Sophocles Quotes
From the Antigone translated
by Sir Richard Jebb
332
Wonders are many, and none is more wonderful than man. [335] This
power spans the sea, even when it surges white before the gales of the
south-wind, and makes a path under swells that threaten to engulf him. Earth,
too, the eldest of the gods, the immortal, the unwearied, [340] he
wears away to his own ends, turning the soil with the offspring of horses as
the plows weave to and fro year after year.
[343] The light-hearted tribe of birds [345] and
the clans of wild beasts and the sea-brood of the deep he snares in the meshes
of his twisted nets, and he leads them captive, very-skilled man. He masters by
his arts [350] the beast who dwells in the wilds
and roams the hills. He tames the shaggy-maned horse, putting the yoke upon its
neck, and tames the tireless mountain bull.

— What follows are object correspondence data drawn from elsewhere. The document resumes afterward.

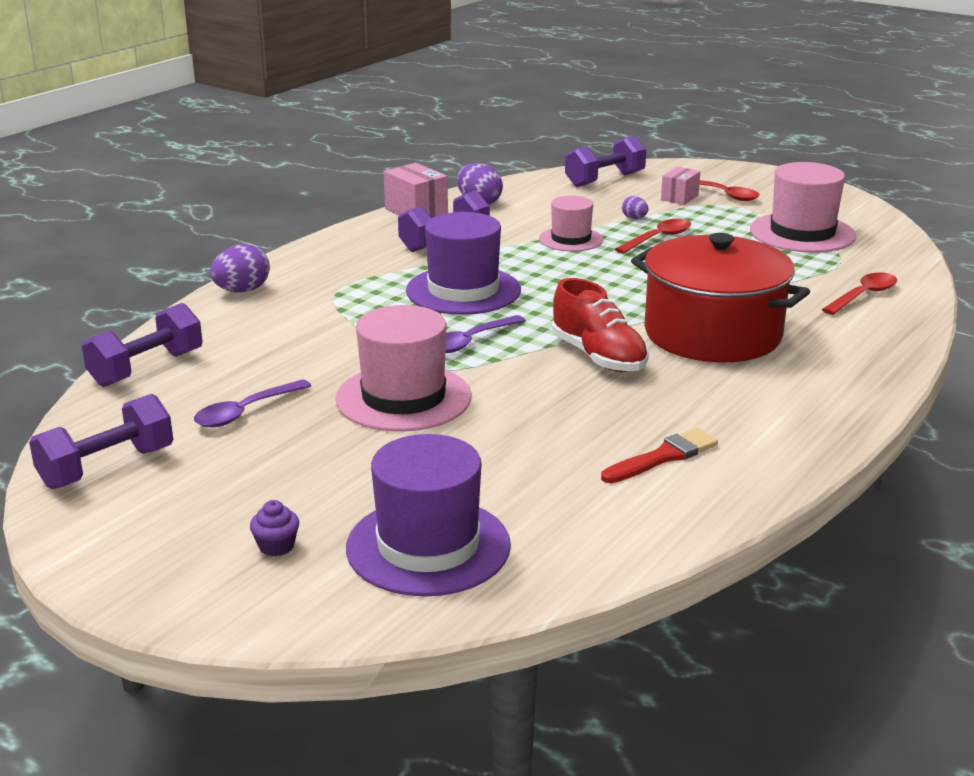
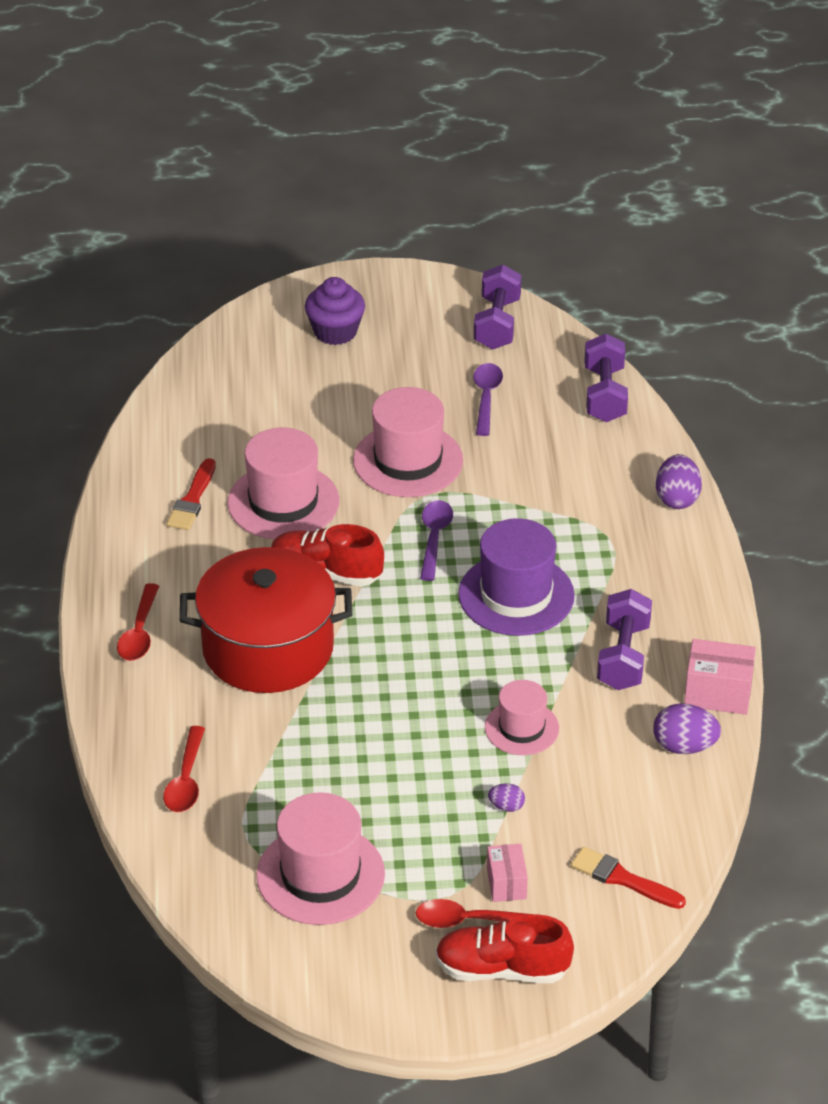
camera: 140 degrees right, 15 degrees up
purple cupcake [250,500,299,556] -> purple cupcake [305,277,365,345], size x1.94
purple hat [346,434,511,597] -> none
purple dumbbell [565,135,646,187] -> red brush [571,847,686,909]
red spoon [615,219,691,254] -> red spoon moved to [117,583,159,661]
none -> pink hat [227,428,339,539]
none -> red shoe [435,914,574,983]

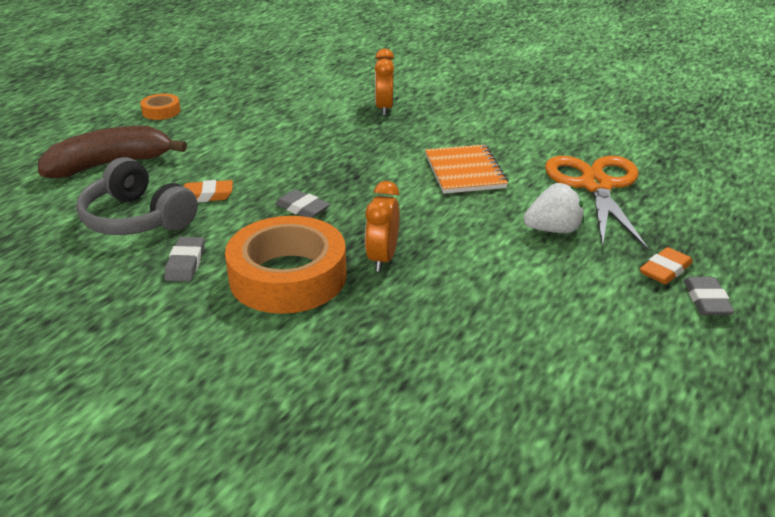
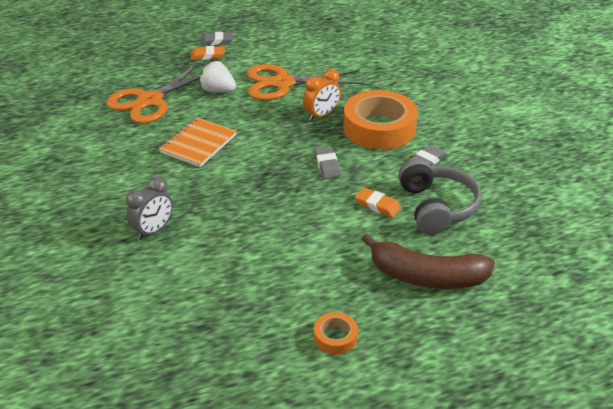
camera: 140 degrees left, 5 degrees up
orange clock [375,49,394,116] -> grey clock [126,177,173,240]
grey eraser [684,277,735,315] -> grey eraser turned 45 degrees clockwise [200,32,233,45]
none -> orange scissors [247,64,364,100]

[354] Speech and thought fast as the [355] wind
and the moods that give order to a city he has taught himself, and how to flee
the arrows of the inhospitable frost under clear skies and the arrows of the
storming rain. [360] He has resource for
everything. Lacking resource in nothing he strides towards what must come. From
Death alone he shall procure no escape, but from baffling diseases he has
devised flights.
[365] Possessing resourceful skill, a subtlety beyond expectation he
moves now to evil, now to good. When he honors the laws of the land and the
justice of the gods to which he is bound by oath, [370] his
city prospers. But banned from his city is he who, thanks to his rashness,
couples with disgrace. Never may he share my home, [375] never
think my thoughts, who does these things!
605
Your power, great Zeus--what
human overstepping can check it? Yours is power that neither Sleep, the
all-ensnaring, nor the untiring months of the gods can defeat. Unaged through
time, [610] you rule by your power and dwell
thereby in the brilliant splendor of Olympus.
And through the future, both near and distant, as through the past, shall this
law prevail: nothing that is vast comes to the life of mortals without ruin.
See how that hope whose wanderings are so wide truly is a benefit to many men,
but to an equal number it is a false lure of light-headed desires. The
deception comes to one who is wholly unawares until he burns his foot on a hot
fire. [620] For with wisdom did someone once
reveal the maxim, now famous, that evil at one time or another seems good, to
him whose mind a god leads to ruin. [625] But
for the briefest moment such a man fares free of destruction.
945
But dreadful is the mysterious power of fate--there is no deliverance from it
by wealth or by war, by towered city, or dark, sea-beaten ships.